(Aim): Copy the material below line for line without any changes, but leave out the pictures.
┌──
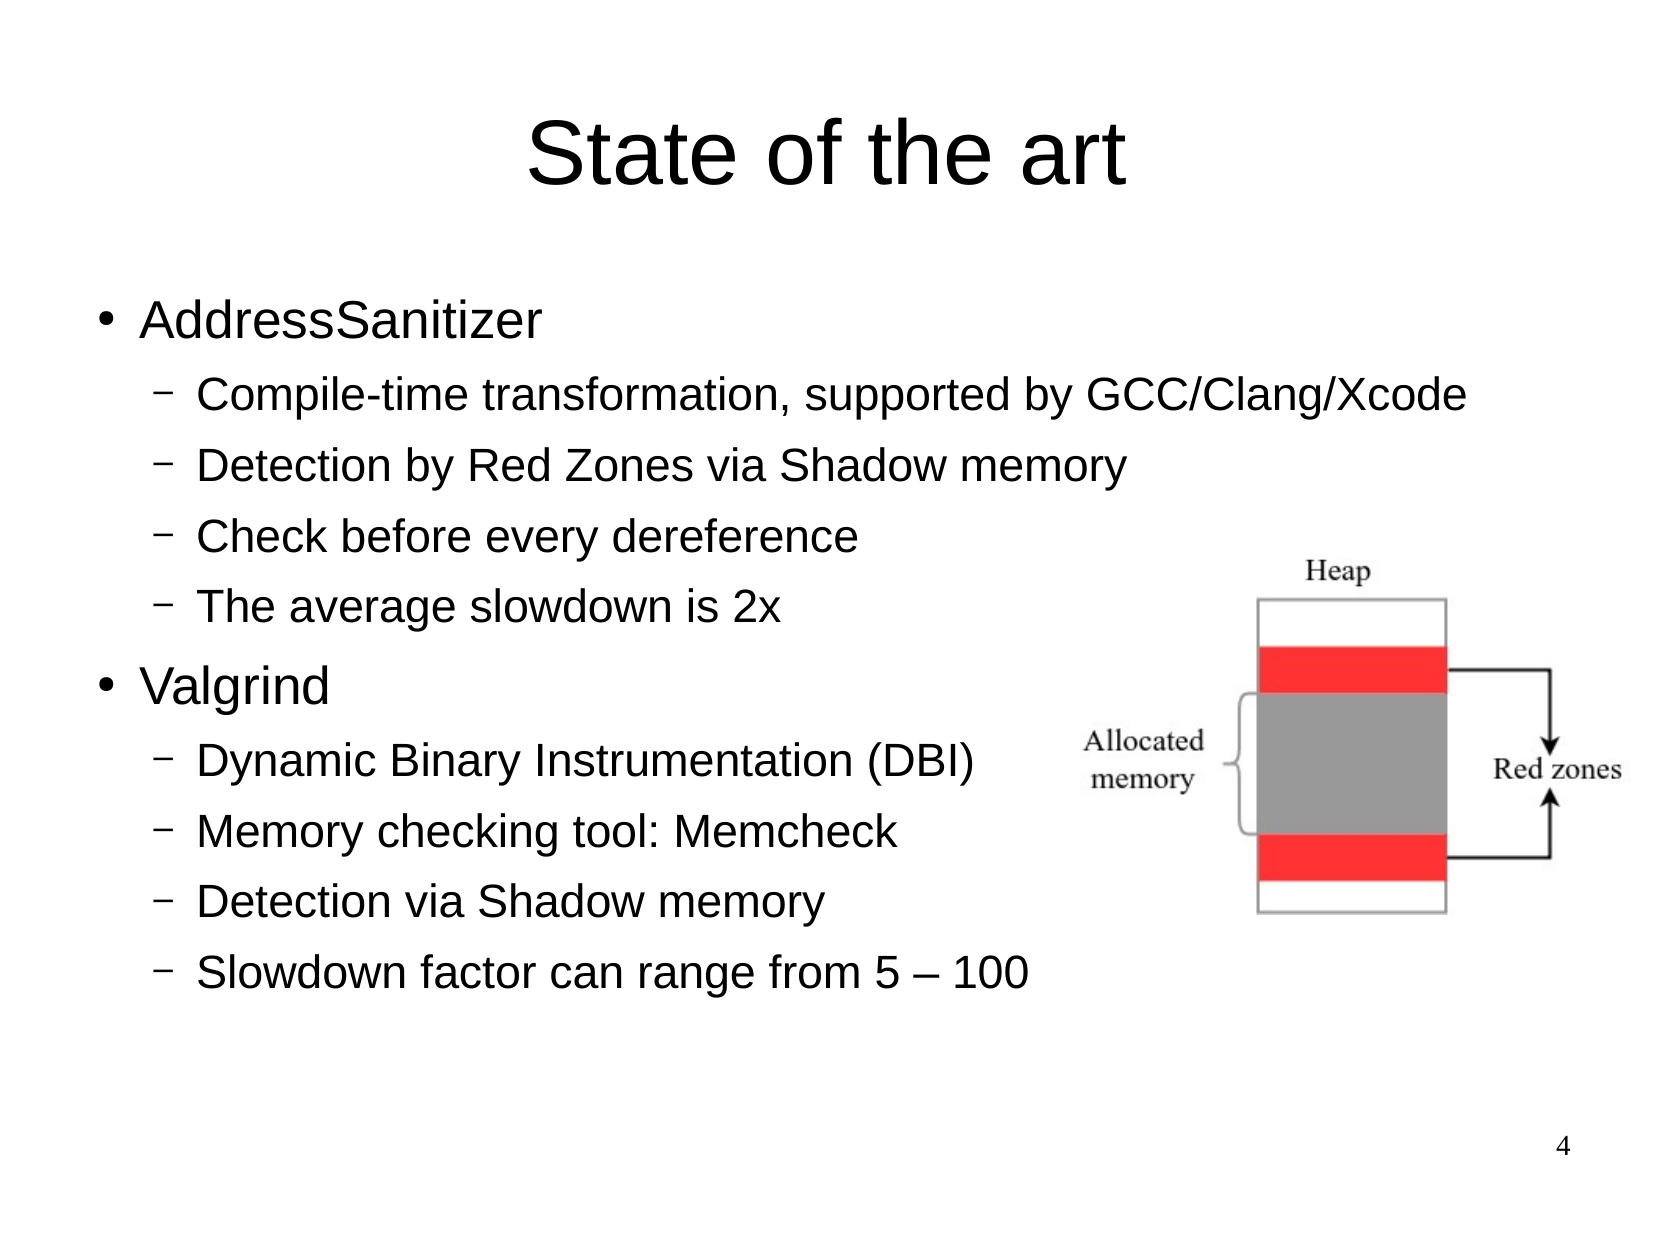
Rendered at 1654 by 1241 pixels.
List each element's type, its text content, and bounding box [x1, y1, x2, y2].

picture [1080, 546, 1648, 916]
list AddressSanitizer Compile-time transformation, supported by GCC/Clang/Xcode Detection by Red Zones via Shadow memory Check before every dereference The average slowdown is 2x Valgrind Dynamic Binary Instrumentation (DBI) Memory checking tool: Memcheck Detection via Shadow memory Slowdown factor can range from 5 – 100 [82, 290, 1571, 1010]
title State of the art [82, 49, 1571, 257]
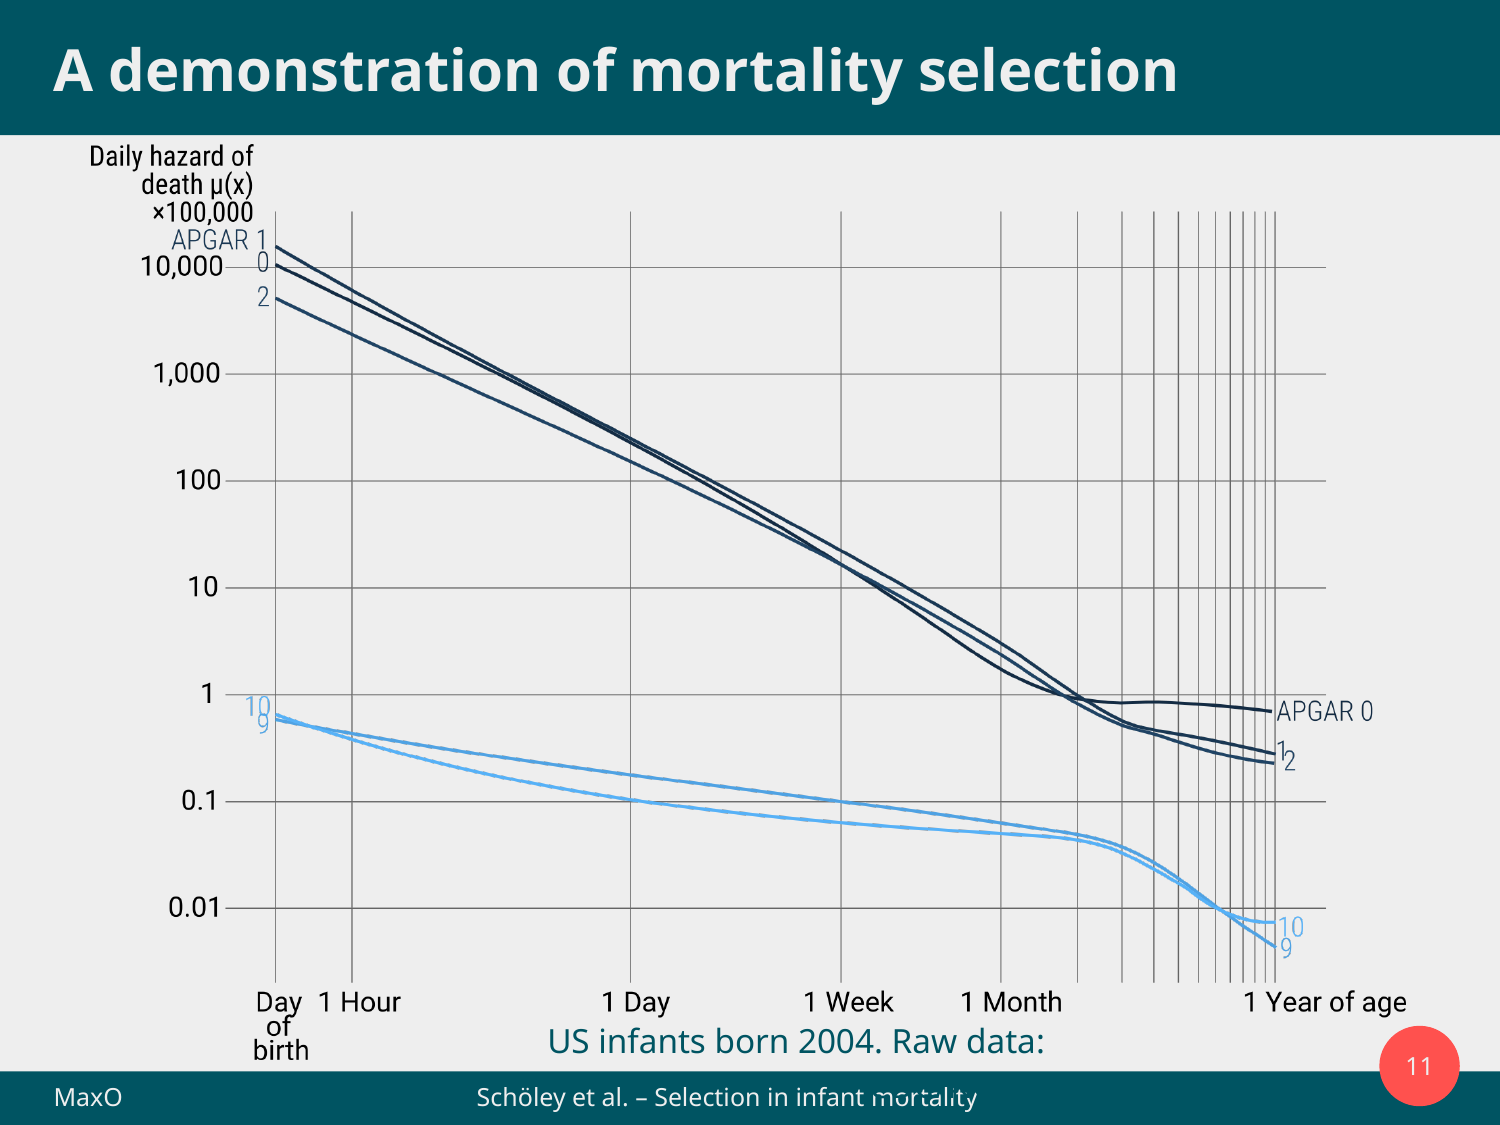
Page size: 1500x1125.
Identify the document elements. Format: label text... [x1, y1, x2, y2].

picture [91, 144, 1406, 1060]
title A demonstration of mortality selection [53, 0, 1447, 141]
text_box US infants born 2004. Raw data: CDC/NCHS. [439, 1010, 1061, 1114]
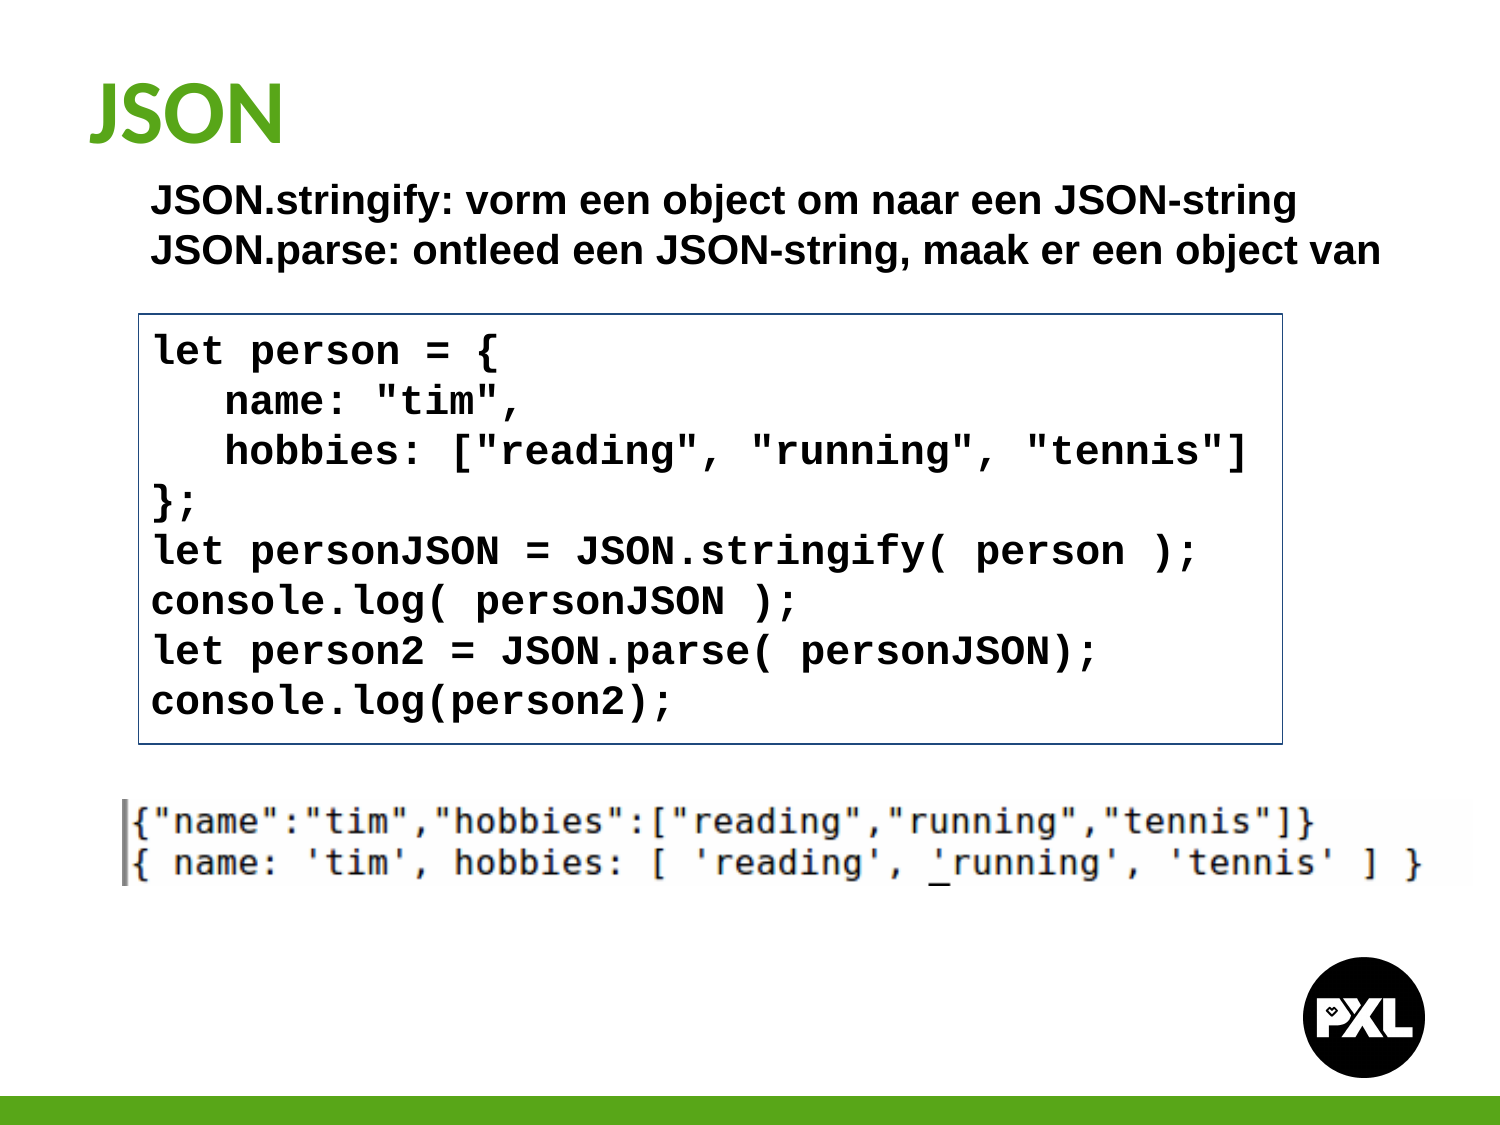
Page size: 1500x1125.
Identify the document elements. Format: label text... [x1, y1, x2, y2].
└──
(Solution for this task):
Rendered at 1654 by 1241 pixels.
List each element's type, its text content, and bounding box [x1, y1, x2, y2].

picture [1080, 546, 1648, 916]
list AddressSanitizer Compile-time transformation, supported by GCC/Clang/Xcode Detection by Red Zones via Shadow memory Check before every dereference The average slowdown is 2x Valgrind Dynamic Binary Instrumentation (DBI) Memory checking tool: Memcheck Detection via Shadow memory Slowdown factor can range from 5 – 100 [82, 290, 1571, 1010]
title State of the art [82, 49, 1571, 257]
Page size: 1500x1125.
Identify the document elements. Format: label text... [x1, y1, x2, y2].

picture [91, 144, 1406, 1060]
title A demonstration of mortality selection [53, 0, 1447, 141]
text_box US infants born 2004. Raw data: CDC/NCHS. [439, 1010, 1061, 1114]
Page size: 1500x1125.
Identify the document elements. Format: label text... [x1, y1, x2, y2].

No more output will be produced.